Rescue efforts are continuing along with the search for the flight-data recorders from the Yemenia Airlines plane that crashed early Tuesday morning on its way from the capital Sanaa to the Comoros Islands.
French officials now say earlier reports that a "pinger" signal from the black boxes was located were inaccurate. The signal that was detected came from a distress beacon.
In the meantime, the recovery of a sole survivor – reported to be 12-year-old Baya Bakari – from Tuesday's early-morning crash has raised the perplexing question of how one person could live through a catastrophic accident in which everyone else perishes.
The answers are not simple, aviation analysts say. They involve the complex physical dynamics in each individual accident. Since 1970, there have been 12 cases in which there has been only one survivor, according to a study by Airsafe.com. Two-thirds of them were either flight crew members or children.
"This might be the 13th case," says Todd Curtis, an aviation expert and founder of Airsafe.com, who conducted the study. "It becomes a question of what were the specific dynamics in that specific area that allowed that person to survive. There are so few data points and no real in-depth research about this kind of crash, so it's really hard to say exactly why."

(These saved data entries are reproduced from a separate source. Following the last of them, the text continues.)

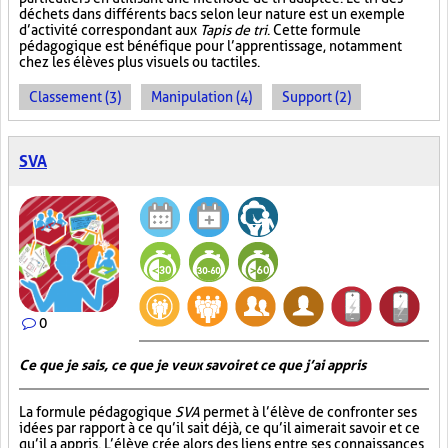
déchets dans différents bacs selon leur nature est un exemple
d’activité correspondant aux
Tapis de tri
. Cette formule
pédagogique est bénéfique pour l’apprentissage, notamment
chez les élèves plus visuels ou tactiles.
Classement (3)
Manipulation (4)
Support (2)
SVA
0
Ce que je sais, ce que je veux savoir et ce que j’ai appris
La formule pédagogique
SVA
permet à l’élève de confronter ses
idées par rapport à ce qu’il sait déjà, ce qu’il aimerait savoir et ce
qu’il a appris. L’élève crée alors des liens entre ses connaissances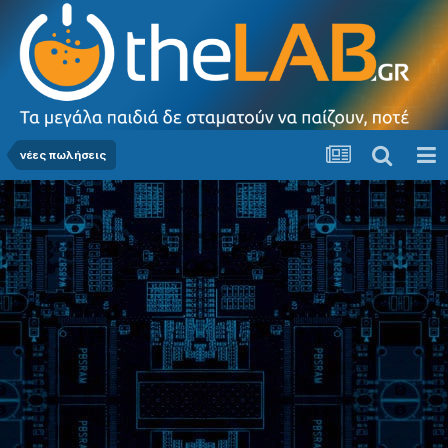
νέες πωλήσεις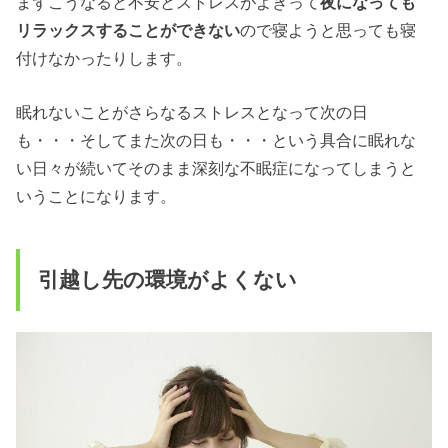
まずこうなると不安とストレスがよぎって
夜になっても
リラックスすることができない
ので寝ようと思っても寝
付けなかったりします。
眠れないことがさらなるストレスとなって次の日
も・・・そしてまた次の日も・・・という具合に眠れな
い日々が続いてそのまま深刻な不眠症になってしまうと
いうことになります。
引越し先の環境がよくない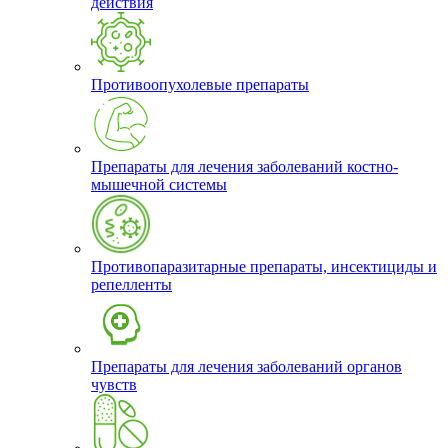
действия
Противоопухолевые препараты
Препараты для лечения заболеваний костно-
мышечной системы
Противопаразитарные препараты, инсектициды и
репелленты
Препараты для лечения заболеваний органов
чувств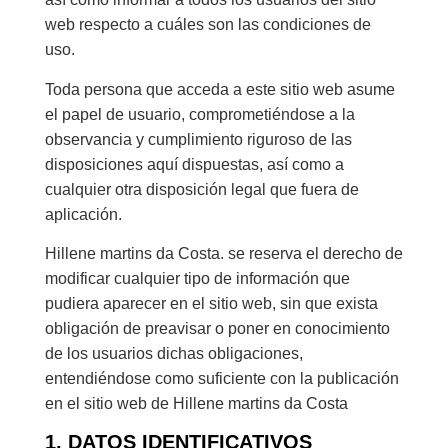
web respecto a cuáles son las condiciones de
uso.
Toda persona que acceda a este sitio web asume
el papel de usuario, comprometiéndose a la
observancia y cumplimiento riguroso de las
disposiciones aquí dispuestas, así como a
cualquier otra disposición legal que fuera de
aplicación.
Hillene martins da Costa. se reserva el derecho de
modificar cualquier tipo de información que
pudiera aparecer en el sitio web, sin que exista
obligación de preavisar o poner en conocimiento
de los usuarios dichas obligaciones,
entendiéndose como suficiente con la publicación
en el sitio web de Hillene martins da Costa
1. DATOS IDENTIFICATIVOS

But there are many factors that could contribute to the survival of only one person – from to where that person was sitting at the time of the crash, to whether they were facing forward or backward, to whether they are big or small. One British researcher believes the reason so many children survive is because they're shorter than most adults so their heads don't rise above the back of the seat. That allows the seat to act as a kind of safety cocoon in an accident.

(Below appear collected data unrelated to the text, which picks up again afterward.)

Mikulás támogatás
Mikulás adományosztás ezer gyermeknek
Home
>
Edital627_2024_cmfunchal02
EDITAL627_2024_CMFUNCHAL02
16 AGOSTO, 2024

Dr. Curtis of Airsafe.com says that is one possibility.
The type of seat in which a person is sitting
and where it's located may also help explain why a disproportionate number of flight crew survive, he says. For instance, seats in the cockpit are constructed to be far stronger than a regular passenger seat.
"Some crew seats are also in a different position. Typically, the jump seats [used by flight attendants] are against the bulkhead and the flight attendant might actually be sitting with his or her back to the front of the airplane," he says. "So in a crash when everyone else is being thrown forward, they're basically being pinned against the back wall, and that might save them."
Another key factor is how fast rescuers get to a scene. In a 2006 ComAir crash in Lexington, Ky., the first officer was the sole survivor. The plane crashed on takeoff and caught fire. The first officer was trapped in the plane but survived primarily because rescuers arrived at the scene very quickly and were able to extract him.
In the case of Tuesday's Yemeni crash, the young teen who survived reportedly "heard people speaking around her," according to French news reports. That's an indication that others may have initially survived, but perished in the cold water before rescuers could arrive. The young teen reportedly clung to a piece of the wreckage for more than 12 hours before she was rescued.